Низкий домик красного кирпича, окна в решетках. Ввели, лейтенант уже был там, сидел против света, у окна.
— Садись.
Я сел на стул у двери. Солдаты вышли.
— С перепою что ли?.. Ну, и голос у тебя… Кто такой, документы мне.
Подошел отдал ему свои бумаги.
— Садись поближе, чтоб я видел лицо.
Я сел на табуретку у стола. Он по-прежнему сидит у окна, посматривает то на улицу, то на меня. Бумаги не трогал, положил на подоконник.
— Что нужно было, хулиган, что ли? Или наркоман?..
— Этот, пленный… Он Давид, знакомый, мы в пионерском лагере…
Он прервал:
Ты не дури, какой еще лагерь, пионеров давно нет. Сколько тебе лет, с ума сошел?
Это было… двадцать четыре года…
Он присвистнул.
Во, даешь. Ты не псих ли часом? Как ты его назвал, Давид?.. Он Исмаил, террорист. Пить надо меньше. Что делаешь здесь?
— Отдыхаю.
Вот и отдыхай, не лезь не в свои дела. Тебя еще не хватало.

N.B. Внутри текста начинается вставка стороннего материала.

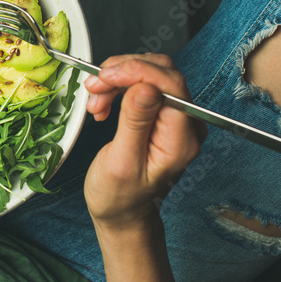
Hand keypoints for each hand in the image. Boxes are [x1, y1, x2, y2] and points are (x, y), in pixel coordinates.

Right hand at [83, 55, 205, 231]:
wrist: (121, 210)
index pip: (171, 85)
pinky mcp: (162, 113)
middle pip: (161, 73)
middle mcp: (186, 125)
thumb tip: (146, 87)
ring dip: (117, 79)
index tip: (105, 76)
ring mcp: (175, 118)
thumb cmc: (120, 196)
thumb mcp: (122, 162)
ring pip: (150, 74)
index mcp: (181, 140)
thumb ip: (135, 123)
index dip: (137, 71)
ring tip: (95, 101)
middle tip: (95, 87)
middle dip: (123, 73)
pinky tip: (104, 102)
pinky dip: (119, 86)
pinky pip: (143, 84)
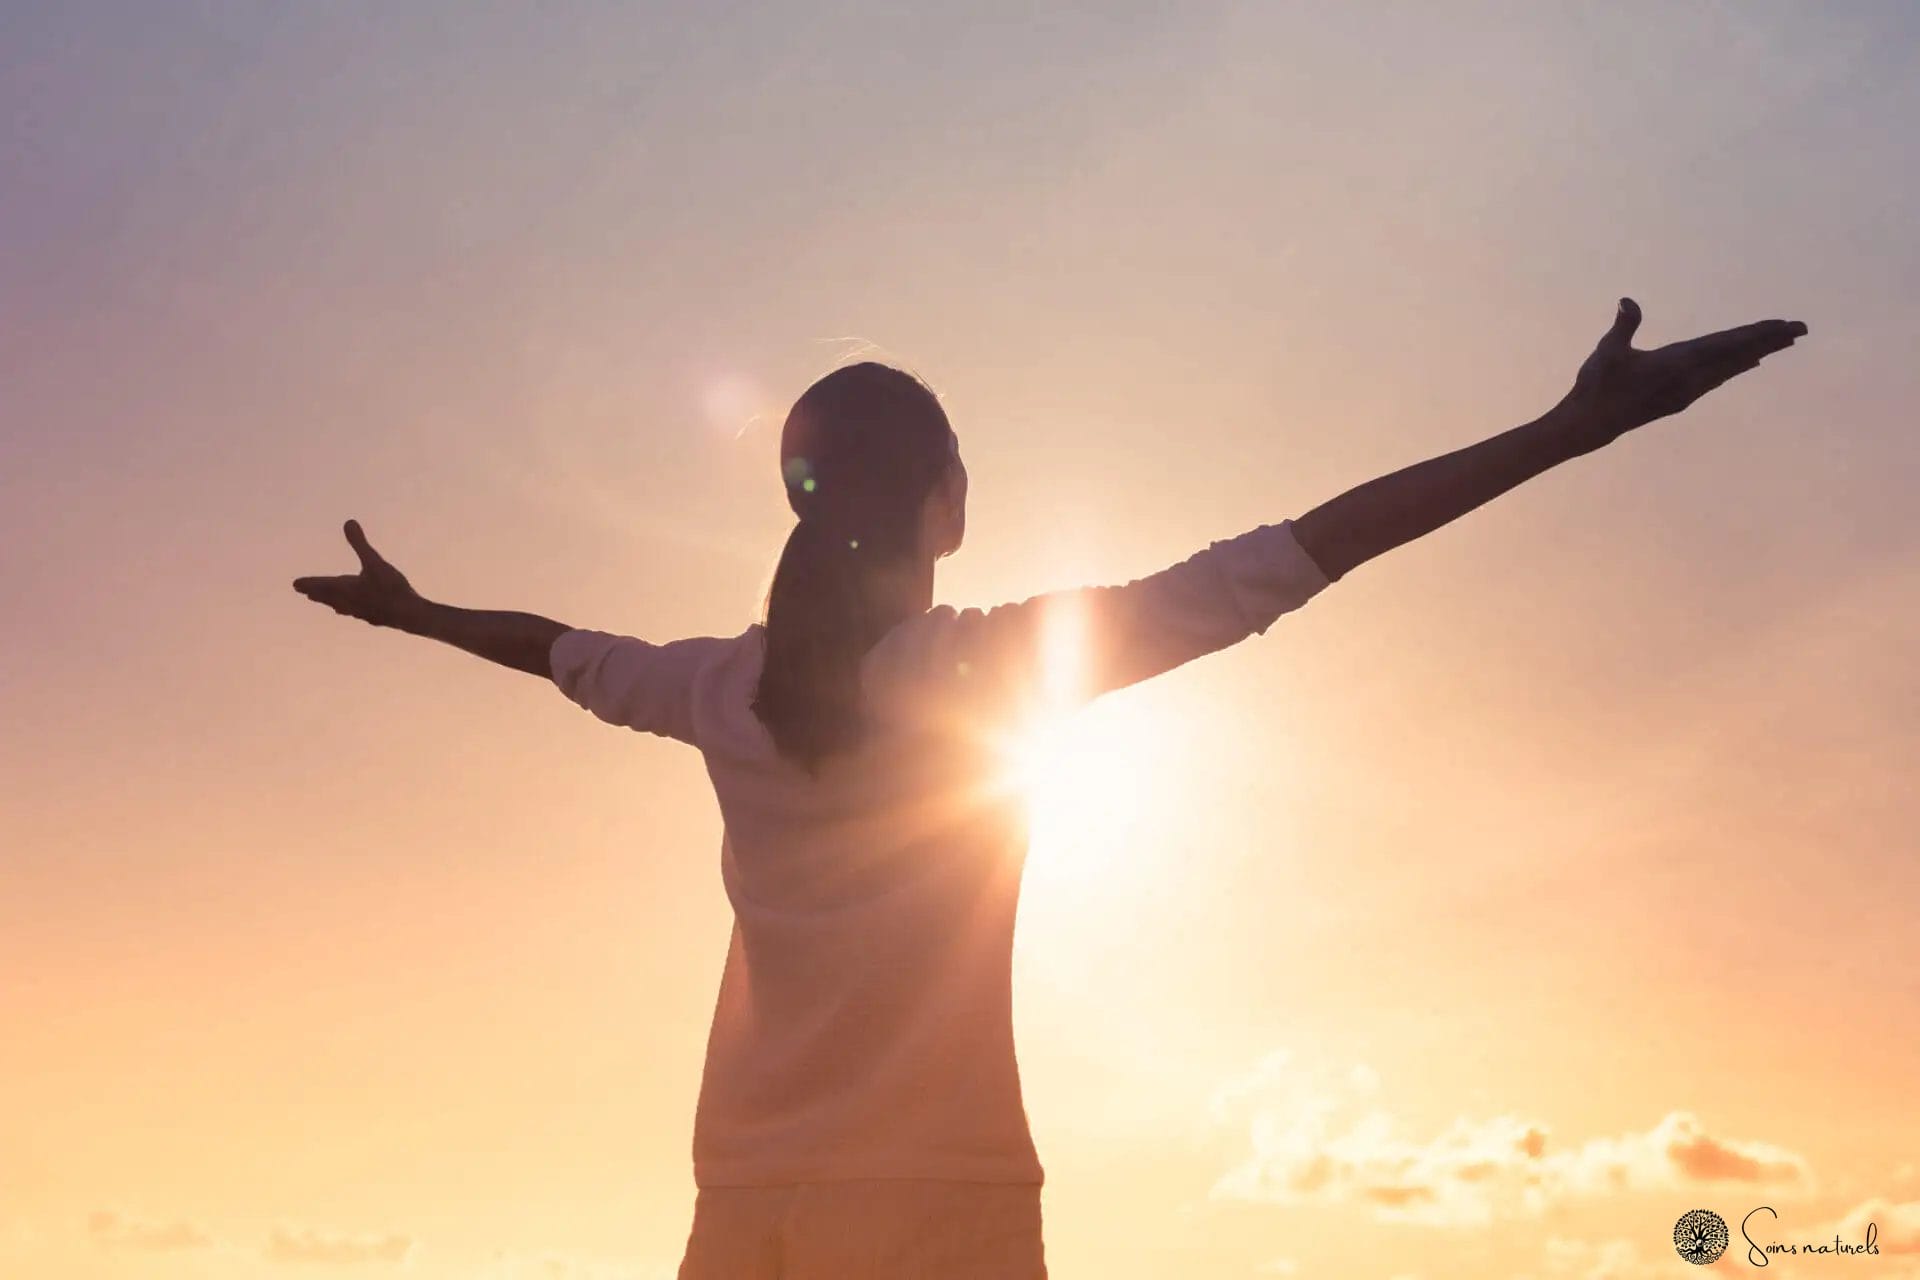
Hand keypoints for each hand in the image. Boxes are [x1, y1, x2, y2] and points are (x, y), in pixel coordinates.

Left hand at [293, 520, 424, 630]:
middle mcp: (348, 602)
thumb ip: (360, 543)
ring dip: (333, 603)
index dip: (309, 583)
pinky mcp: (373, 617)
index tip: (295, 584)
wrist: (409, 614)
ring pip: (342, 607)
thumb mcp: (374, 561)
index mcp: (345, 589)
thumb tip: (348, 522)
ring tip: (331, 604)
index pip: (321, 585)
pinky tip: (358, 612)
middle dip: (318, 593)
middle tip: (306, 593)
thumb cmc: (389, 587)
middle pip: (329, 597)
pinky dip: (352, 610)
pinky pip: (357, 613)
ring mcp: (360, 612)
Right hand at [1562, 297, 1807, 446]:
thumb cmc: (1596, 385)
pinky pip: (1718, 378)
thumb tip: (1627, 301)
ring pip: (1730, 368)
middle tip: (1800, 329)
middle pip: (1737, 356)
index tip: (1783, 326)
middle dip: (1769, 341)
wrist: (1589, 425)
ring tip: (1781, 343)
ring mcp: (1686, 392)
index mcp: (1676, 364)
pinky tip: (1747, 364)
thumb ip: (1623, 326)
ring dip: (1757, 353)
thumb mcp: (1607, 352)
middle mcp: (1689, 379)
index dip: (1755, 334)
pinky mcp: (1679, 399)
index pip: (1725, 345)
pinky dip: (1736, 367)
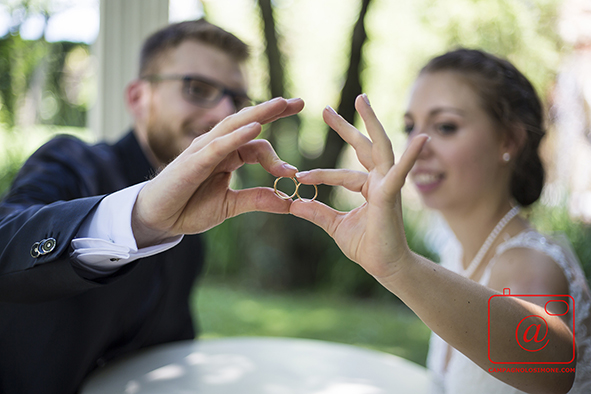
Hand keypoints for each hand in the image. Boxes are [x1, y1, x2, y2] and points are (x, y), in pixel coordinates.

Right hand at [132, 97, 304, 247]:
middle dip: (274, 112)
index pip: (257, 145)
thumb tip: (290, 202)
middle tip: (299, 102)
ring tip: (281, 104)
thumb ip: (258, 200)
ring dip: (259, 114)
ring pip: (234, 126)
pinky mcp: (193, 161)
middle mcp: (217, 147)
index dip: (277, 156)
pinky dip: (237, 136)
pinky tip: (255, 129)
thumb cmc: (189, 207)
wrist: (158, 219)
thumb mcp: (230, 205)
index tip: (294, 174)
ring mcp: (204, 150)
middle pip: (248, 123)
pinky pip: (218, 145)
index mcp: (228, 156)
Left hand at [290, 95, 427, 281]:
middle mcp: (380, 181)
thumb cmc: (367, 247)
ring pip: (380, 147)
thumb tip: (293, 203)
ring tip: (361, 99)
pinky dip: (411, 156)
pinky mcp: (392, 195)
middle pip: (362, 147)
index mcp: (368, 187)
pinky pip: (399, 173)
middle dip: (346, 127)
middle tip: (325, 109)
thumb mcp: (335, 226)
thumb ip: (317, 212)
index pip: (341, 174)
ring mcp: (389, 185)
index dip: (319, 175)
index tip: (298, 176)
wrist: (387, 267)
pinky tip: (422, 138)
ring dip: (371, 123)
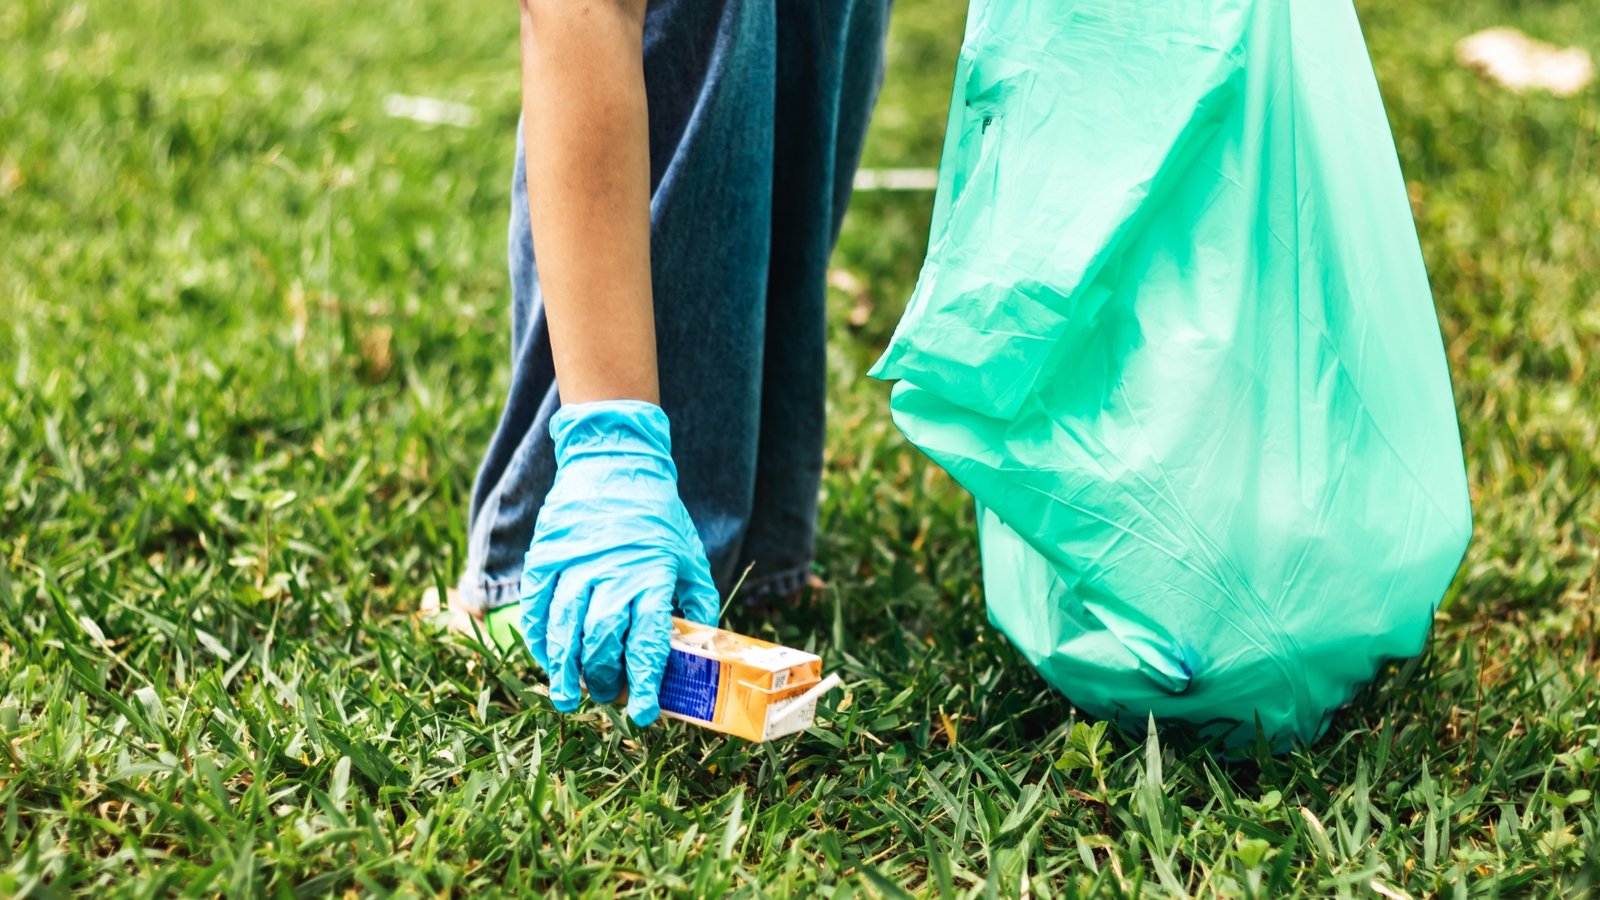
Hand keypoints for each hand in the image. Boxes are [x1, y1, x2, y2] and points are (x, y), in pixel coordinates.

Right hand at [519, 400, 719, 724]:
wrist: (612, 462)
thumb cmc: (657, 514)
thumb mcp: (689, 555)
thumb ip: (696, 602)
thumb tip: (701, 649)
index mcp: (651, 577)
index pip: (647, 643)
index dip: (644, 685)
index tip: (643, 715)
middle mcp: (610, 574)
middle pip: (601, 643)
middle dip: (604, 680)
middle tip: (608, 696)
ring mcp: (573, 566)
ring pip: (564, 631)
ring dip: (565, 670)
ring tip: (567, 697)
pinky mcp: (546, 557)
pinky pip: (537, 607)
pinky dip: (539, 638)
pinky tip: (546, 658)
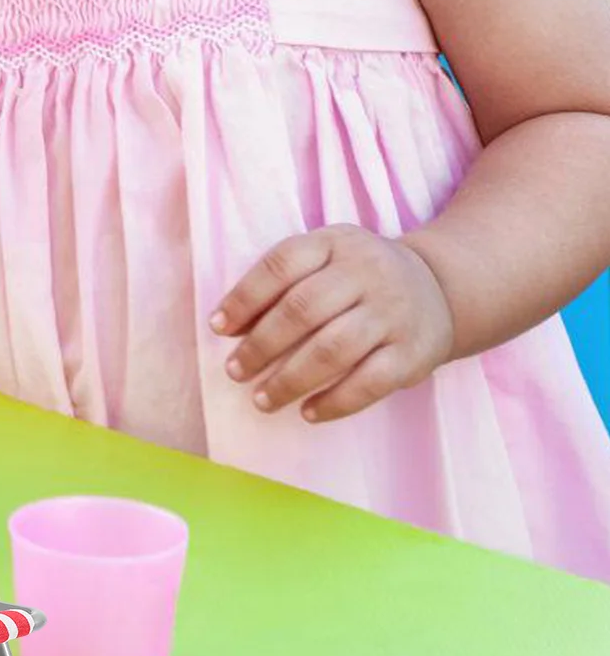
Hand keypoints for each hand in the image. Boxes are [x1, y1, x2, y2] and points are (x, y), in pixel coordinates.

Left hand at [212, 226, 454, 422]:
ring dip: (290, 380)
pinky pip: (369, 383)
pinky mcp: (413, 353)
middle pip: (303, 310)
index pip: (281, 264)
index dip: (244, 297)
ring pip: (333, 350)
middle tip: (234, 371)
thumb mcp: (324, 260)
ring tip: (261, 399)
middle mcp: (366, 273)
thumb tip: (227, 326)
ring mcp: (392, 313)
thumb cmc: (357, 278)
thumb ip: (279, 284)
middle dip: (261, 345)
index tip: (218, 327)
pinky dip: (334, 402)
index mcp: (334, 243)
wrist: (438, 288)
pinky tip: (307, 412)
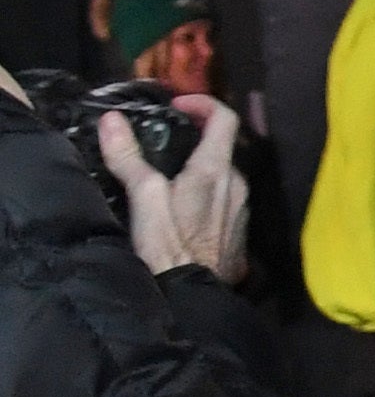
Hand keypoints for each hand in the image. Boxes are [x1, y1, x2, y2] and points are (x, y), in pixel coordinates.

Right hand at [109, 96, 247, 284]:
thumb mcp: (143, 196)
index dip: (202, 102)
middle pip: (222, 145)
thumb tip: (112, 119)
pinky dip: (206, 188)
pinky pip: (225, 196)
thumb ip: (129, 157)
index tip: (176, 104)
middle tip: (164, 135)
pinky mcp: (238, 226)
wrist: (193, 294)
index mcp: (216, 169)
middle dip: (195, 134)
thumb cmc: (169, 244)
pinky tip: (181, 203)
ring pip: (224, 172)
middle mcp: (238, 183)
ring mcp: (241, 206)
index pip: (224, 118)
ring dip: (200, 164)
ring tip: (167, 169)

Взял документы, стал смотреть. У меня был паспорт и медицинская справка из военкомата, я всегда ее с собой носил.
Он просмотрел паспорт, поднял брови, увидев московскую прописку. И совсем уж удивился, когда увидел справку.
— Да ты же афганец раненый, почему молчал?..
— Вы не спрашивали.
— Брось выкать, и я там был. Слушай, забудь эту историю. Контуженный, что ли?..
— Он Давид, он меня спас…
— Спятил. Какой Давид! Повторяю — Исмаил, бандит знаменитый, мы его захватили. Не сочиняй.
Он не хочет меня понимать, продолжает:
— Суд был, вина доказана. Пятнадцать лет дали. Иди, друг, отсюда, и чтобы не видел больше!
Я понял, надо удирать, иначе плохо. Взял у него документы, пошел к двери.
А он мне вслед:
– Телогрейку с вешалки возьми, старую. Теперь уж завтра… в шесть в аэропорт повезут. Можешь постоять за водокачкой, у последнего дома, там мы его передадим. Но себя не выдавай. Чтобы убедился, ошибся ты!.. Бред какой-то, ты не можешь его знать.